The final ordinance will have its first reading at the Council’s January 11 meeting in enough time to get the land use regulation on the books by the March 1, 2016 deadline. The Council opted not to take a chance on losing its ability to regulate cultivation by missing that deadline.
Just last week, Inyo County Board of Supervisors chose to hold off on a county regulation on the advice of Rural County Representatives of California legislative analyst Paul Smith who maintained the deadline may be legislatively removed.
Council members ran the gamut from Joe Pecsi’s “it’s a gateway drug” to Karen Schwartz’ desire to remove layers of regulation.
After more than an hour of discussion, City Administrator Jim Tatum went through a checklist to test the consensus waters. The final ordinance, still subject to possible wordsmithing, should look something like this:
• Outdoor cultivation is still banned; indoor is okay within limits.
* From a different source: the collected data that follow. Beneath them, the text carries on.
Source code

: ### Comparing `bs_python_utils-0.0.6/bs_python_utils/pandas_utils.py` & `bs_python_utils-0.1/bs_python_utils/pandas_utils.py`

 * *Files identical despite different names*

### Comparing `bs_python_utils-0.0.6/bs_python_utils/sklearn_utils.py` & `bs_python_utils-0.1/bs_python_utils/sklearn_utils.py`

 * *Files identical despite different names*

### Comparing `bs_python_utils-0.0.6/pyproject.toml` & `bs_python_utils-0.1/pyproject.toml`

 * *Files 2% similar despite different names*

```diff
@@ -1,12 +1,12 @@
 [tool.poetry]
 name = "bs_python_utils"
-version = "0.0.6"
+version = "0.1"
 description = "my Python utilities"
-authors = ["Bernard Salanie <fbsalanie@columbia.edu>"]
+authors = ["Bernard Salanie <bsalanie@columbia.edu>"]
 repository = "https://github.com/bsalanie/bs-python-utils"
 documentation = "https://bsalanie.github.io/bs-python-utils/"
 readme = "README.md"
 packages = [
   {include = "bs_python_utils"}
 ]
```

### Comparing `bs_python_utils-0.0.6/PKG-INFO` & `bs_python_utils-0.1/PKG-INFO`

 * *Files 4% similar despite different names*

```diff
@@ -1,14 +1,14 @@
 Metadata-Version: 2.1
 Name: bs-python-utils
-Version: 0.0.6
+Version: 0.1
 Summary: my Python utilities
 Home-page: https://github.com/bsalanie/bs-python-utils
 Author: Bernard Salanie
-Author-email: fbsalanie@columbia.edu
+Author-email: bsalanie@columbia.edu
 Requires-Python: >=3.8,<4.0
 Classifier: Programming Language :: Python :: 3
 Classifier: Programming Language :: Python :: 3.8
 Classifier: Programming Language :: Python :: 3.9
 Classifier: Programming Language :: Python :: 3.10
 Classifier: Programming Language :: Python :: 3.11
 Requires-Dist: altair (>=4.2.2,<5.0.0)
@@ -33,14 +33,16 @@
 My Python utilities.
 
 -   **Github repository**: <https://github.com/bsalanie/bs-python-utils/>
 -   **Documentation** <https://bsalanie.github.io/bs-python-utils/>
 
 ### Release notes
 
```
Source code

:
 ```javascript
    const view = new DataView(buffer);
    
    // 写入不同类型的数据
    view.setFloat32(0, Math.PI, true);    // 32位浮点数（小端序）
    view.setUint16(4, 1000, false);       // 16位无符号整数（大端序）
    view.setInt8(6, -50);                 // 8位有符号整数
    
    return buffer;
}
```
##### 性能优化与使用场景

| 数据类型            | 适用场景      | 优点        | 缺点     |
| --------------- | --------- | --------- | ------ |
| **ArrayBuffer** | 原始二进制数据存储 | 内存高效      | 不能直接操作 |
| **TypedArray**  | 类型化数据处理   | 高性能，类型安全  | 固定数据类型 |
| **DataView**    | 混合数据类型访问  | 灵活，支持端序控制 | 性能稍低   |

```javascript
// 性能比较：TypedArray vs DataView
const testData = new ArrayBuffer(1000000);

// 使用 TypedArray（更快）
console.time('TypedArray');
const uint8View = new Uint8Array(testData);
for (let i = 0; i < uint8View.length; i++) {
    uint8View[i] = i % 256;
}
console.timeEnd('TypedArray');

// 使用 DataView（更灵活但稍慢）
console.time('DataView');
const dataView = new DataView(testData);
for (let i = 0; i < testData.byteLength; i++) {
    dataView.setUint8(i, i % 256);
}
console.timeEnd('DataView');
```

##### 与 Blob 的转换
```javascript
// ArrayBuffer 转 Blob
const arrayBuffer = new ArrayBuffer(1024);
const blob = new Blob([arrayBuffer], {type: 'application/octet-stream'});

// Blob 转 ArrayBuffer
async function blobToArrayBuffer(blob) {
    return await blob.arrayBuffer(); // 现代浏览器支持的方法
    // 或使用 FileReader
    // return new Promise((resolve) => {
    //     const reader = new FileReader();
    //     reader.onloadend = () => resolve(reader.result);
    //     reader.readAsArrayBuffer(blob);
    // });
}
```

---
• Multi-family residences were added to single family homes as approved dwellings.
• The 600-foot buffer zones, the current state regulation, was kept in.
• Households with occupants under 18 can grow medical marijuana. As Mayor Pat Gardner said “allow parents to be parents.”
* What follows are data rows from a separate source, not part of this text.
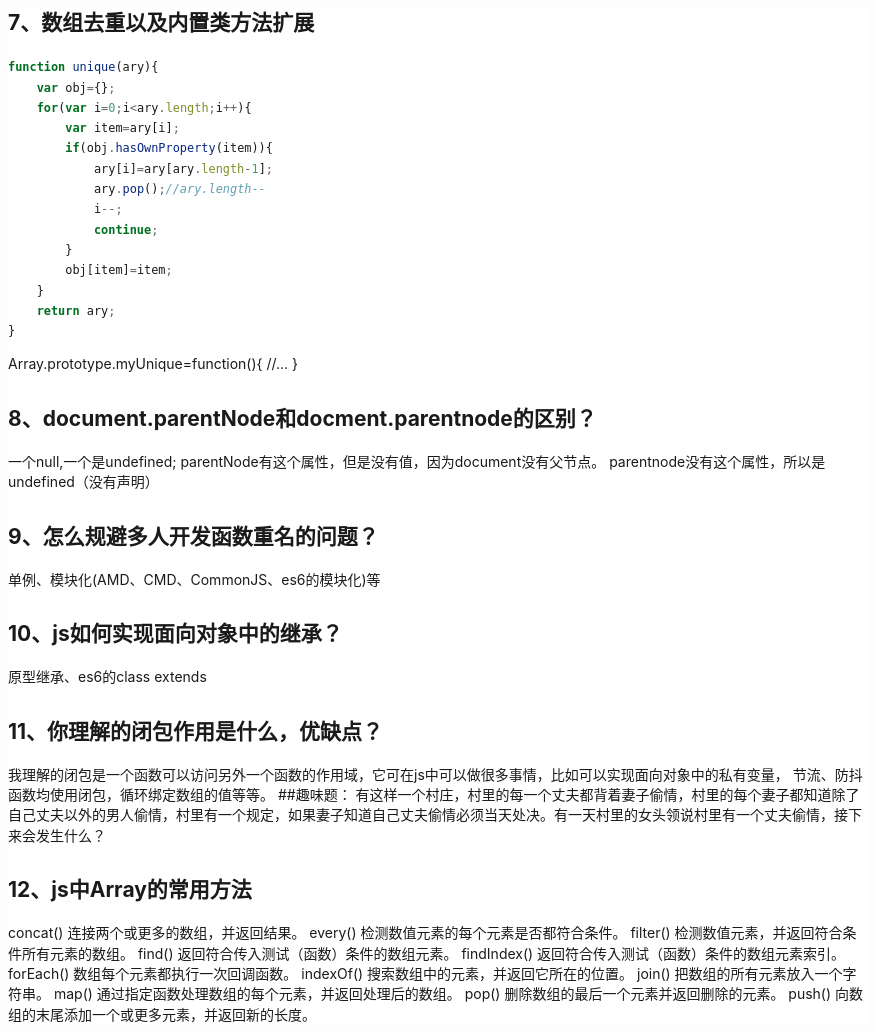 ## 7、数组去重以及内置类方法扩展
```js
function unique(ary){
    var obj={};
    for(var i=0;i<ary.length;i++){
        var item=ary[i];
        if(obj.hasOwnProperty(item)){
            ary[i]=ary[ary.length-1];
            ary.pop();//ary.length--
            i--;
            continue;
        }
        obj[item]=item;
    }
    return ary;
}
```
Array.prototype.myUnique=function(){
    //...
}
## 8、document.parentNode和docment.parentnode的区别？
一个null,一个是undefined;
parentNode有这个属性，但是没有值，因为document没有父节点。
parentnode没有这个属性，所以是undefined（没有声明）

## 9、怎么规避多人开发函数重名的问题？
单例、模块化(AMD、CMD、CommonJS、es6的模块化)等

## 10、js如何实现面向对象中的继承？
原型继承、es6的class extends

## 11、你理解的闭包作用是什么，优缺点？
我理解的闭包是一个函数可以访问另外一个函数的作用域，它可在js中可以做很多事情，比如可以实现面向对象中的私有变量，
节流、防抖函数均使用闭包，循环绑定数组的值等等。
##趣味题：
有这样一个村庄，村里的每一个丈夫都背着妻子偷情，村里的每个妻子都知道除了自己丈夫以外的男人偷情，村里有一个规定，如果妻子知道自己丈夫偷情必须当天处决。有一天村里的女头领说村里有一个丈夫偷情，接下来会发生什么？


## 12、js中Array的常用方法
concat()	连接两个或更多的数组，并返回结果。
every()	检测数值元素的每个元素是否都符合条件。
filter()	检测数值元素，并返回符合条件所有元素的数组。
find()	返回符合传入测试（函数）条件的数组元素。
findIndex()	返回符合传入测试（函数）条件的数组元素索引。
forEach()	数组每个元素都执行一次回调函数。
indexOf()	搜索数组中的元素，并返回它所在的位置。
join()	把数组的所有元素放入一个字符串。
map()	通过指定函数处理数组的每个元素，并返回处理后的数组。
pop()	删除数组的最后一个元素并返回删除的元素。
push()	向数组的末尾添加一个或更多元素，并返回新的长度。
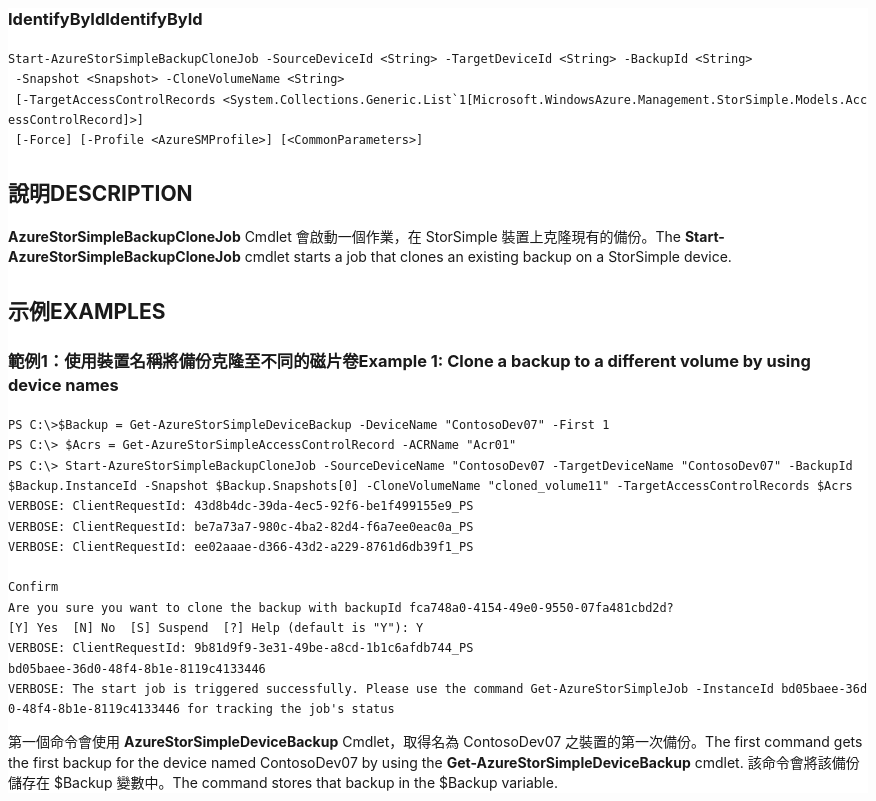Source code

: ### <span data-ttu-id="f234b-107">IdentifyById</span><span class="sxs-lookup"><span data-stu-id="f234b-107">IdentifyById</span></span>
```
Start-AzureStorSimpleBackupCloneJob -SourceDeviceId <String> -TargetDeviceId <String> -BackupId <String>
 -Snapshot <Snapshot> -CloneVolumeName <String>
 [-TargetAccessControlRecords <System.Collections.Generic.List`1[Microsoft.WindowsAzure.Management.StorSimple.Models.AccessControlRecord]>]
 [-Force] [-Profile <AzureSMProfile>] [<CommonParameters>]
```

## <span data-ttu-id="f234b-108">說明</span><span class="sxs-lookup"><span data-stu-id="f234b-108">DESCRIPTION</span></span>
<span data-ttu-id="f234b-109">**AzureStorSimpleBackupCloneJob** Cmdlet 會啟動一個作業，在 StorSimple 裝置上克隆現有的備份。</span><span class="sxs-lookup"><span data-stu-id="f234b-109">The **Start-AzureStorSimpleBackupCloneJob** cmdlet starts a job that clones an existing backup on a StorSimple device.</span></span>

## <span data-ttu-id="f234b-110">示例</span><span class="sxs-lookup"><span data-stu-id="f234b-110">EXAMPLES</span></span>

### <span data-ttu-id="f234b-111">範例1：使用裝置名稱將備份克隆至不同的磁片卷</span><span class="sxs-lookup"><span data-stu-id="f234b-111">Example 1: Clone a backup to a different volume by using device names</span></span>
```
PS C:\>$Backup = Get-AzureStorSimpleDeviceBackup -DeviceName "ContosoDev07" -First 1
PS C:\> $Acrs = Get-AzureStorSimpleAccessControlRecord -ACRName "Acr01"
PS C:\> Start-AzureStorSimpleBackupCloneJob -SourceDeviceName "ContosoDev07 -TargetDeviceName "ContosoDev07" -BackupId $Backup.InstanceId -Snapshot $Backup.Snapshots[0] -CloneVolumeName "cloned_volume11" -TargetAccessControlRecords $Acrs
VERBOSE: ClientRequestId: 43d8b4dc-39da-4ec5-92f6-be1f499155e9_PS
VERBOSE: ClientRequestId: be7a73a7-980c-4ba2-82d4-f6a7ee0eac0a_PS
VERBOSE: ClientRequestId: ee02aaae-d366-43d2-a229-8761d6db39f1_PS

Confirm
Are you sure you want to clone the backup with backupId fca748a0-4154-49e0-9550-07fa481cbd2d? 
[Y] Yes  [N] No  [S] Suspend  [?] Help (default is "Y"): Y
VERBOSE: ClientRequestId: 9b81d9f9-3e31-49be-a8cd-1b1c6afdb744_PS
bd05baee-36d0-48f4-8b1e-8119c4133446
VERBOSE: The start job is triggered successfully. Please use the command Get-AzureStorSimpleJob -InstanceId bd05baee-36d0-48f4-8b1e-8119c4133446 for tracking the job's status
```

<span data-ttu-id="f234b-112">第一個命令會使用 **AzureStorSimpleDeviceBackup** Cmdlet，取得名為 ContosoDev07 之裝置的第一次備份。</span><span class="sxs-lookup"><span data-stu-id="f234b-112">The first command gets the first backup for the device named ContosoDev07 by using the **Get-AzureStorSimpleDeviceBackup** cmdlet.</span></span>
<span data-ttu-id="f234b-113">該命令會將該備份儲存在 $Backup 變數中。</span><span class="sxs-lookup"><span data-stu-id="f234b-113">The command stores that backup in the $Backup variable.</span></span>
• The sections defining when cultivation becomes a public nuisance stayed in.
• Permitting will follow the pattern of business licenses, going through department heads.
“Enforcement will be re-active, not pro-active,” said Tatum. Complaints would either go through the Bishop Police Department or the Building Department.
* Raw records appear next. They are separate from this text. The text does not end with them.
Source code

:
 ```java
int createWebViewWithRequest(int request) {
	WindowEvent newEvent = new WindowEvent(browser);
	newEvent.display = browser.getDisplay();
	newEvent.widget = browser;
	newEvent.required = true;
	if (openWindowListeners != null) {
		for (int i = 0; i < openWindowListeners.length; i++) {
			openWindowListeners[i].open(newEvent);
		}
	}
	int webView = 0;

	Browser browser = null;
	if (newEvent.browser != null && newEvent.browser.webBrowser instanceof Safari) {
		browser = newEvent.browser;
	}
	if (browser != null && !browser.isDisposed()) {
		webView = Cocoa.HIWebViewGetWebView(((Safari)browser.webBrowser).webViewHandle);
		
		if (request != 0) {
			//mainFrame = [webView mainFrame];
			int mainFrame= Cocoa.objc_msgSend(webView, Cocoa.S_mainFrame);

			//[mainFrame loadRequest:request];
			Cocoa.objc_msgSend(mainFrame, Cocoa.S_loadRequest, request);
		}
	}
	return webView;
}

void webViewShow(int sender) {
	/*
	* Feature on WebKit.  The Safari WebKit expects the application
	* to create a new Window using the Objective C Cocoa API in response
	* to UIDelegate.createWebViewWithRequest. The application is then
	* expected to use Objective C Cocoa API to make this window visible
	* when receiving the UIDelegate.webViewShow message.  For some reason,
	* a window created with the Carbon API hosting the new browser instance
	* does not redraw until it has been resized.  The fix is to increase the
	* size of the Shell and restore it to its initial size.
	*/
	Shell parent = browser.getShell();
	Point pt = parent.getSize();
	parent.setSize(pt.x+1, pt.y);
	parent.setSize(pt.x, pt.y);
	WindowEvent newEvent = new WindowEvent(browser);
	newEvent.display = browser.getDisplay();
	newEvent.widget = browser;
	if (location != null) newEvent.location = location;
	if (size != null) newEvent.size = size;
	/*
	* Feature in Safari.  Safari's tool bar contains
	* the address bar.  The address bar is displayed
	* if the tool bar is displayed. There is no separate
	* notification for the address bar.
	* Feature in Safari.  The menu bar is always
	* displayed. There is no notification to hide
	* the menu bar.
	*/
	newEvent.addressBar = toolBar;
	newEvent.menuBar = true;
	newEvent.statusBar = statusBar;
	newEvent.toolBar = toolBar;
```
Planning Commissioner Hank Truxillo brought up the issue of who would be inspecting grow sites. The Commission had been adamant the BPD would not have the power to inspect a home cultivation operation on 24-hour notice. Tatum said that would depend on the nature of the complaint that triggered an inspection.
The longest debate centered on how much is too much. The sample ordinance presented by City Attorney Ryan Jones at the Commission meeting December 1 restricted the area occupied by the plants to 25 square feet. The Commission enlarged that to 100 square feet, the size of a small bedroom. The Council compromised, settling on 50 square feet or the state’s limit of six mature and 12 immature plants.
The Council avoided getting bogged down in a long debate over the validity of medical marijuana, accepting that opinions on its value were just as split as those on whether it was a gateway to more lethal drug use. As Council member Jim Ellis observed “things are changing.”
Currently without an ordinance banning cultivation, grow sites are legal within city limits. Schwartz asked if there were any issues surrounding cultivation. Tatum said no; Interim Police Chief Ted Stec said the big challenge was validating if someone needs medical marijuana. The Planning Commission answered that challenge simply: need is determined by physicians, not the police department.